━━ Records
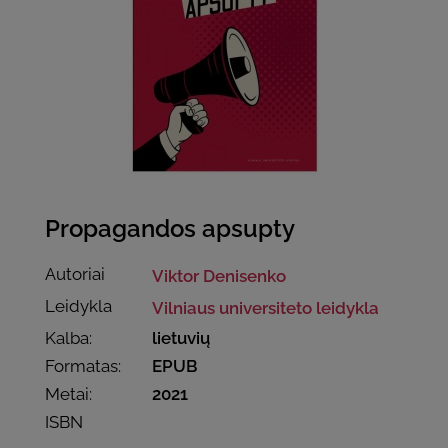
Propagandos apsupty
Autoriai
Viktor Denisenko
Leidykla
Vilniaus universiteto leidykla
Kalba:
lietuvių
Formatas:
EPUB
Metai:
2021
ISBN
━━━━
Request → Could you repeat every text line from the material above, word for word and in the same order, without including any of the pictures?

Written response →
Propagandos apsupty
Autoriai
Viktor Denisenko
Leidykla
Vilniaus universiteto leidykla
Kalba:
lietuvių
Formatas:
EPUB
Metai:
2021
ISBN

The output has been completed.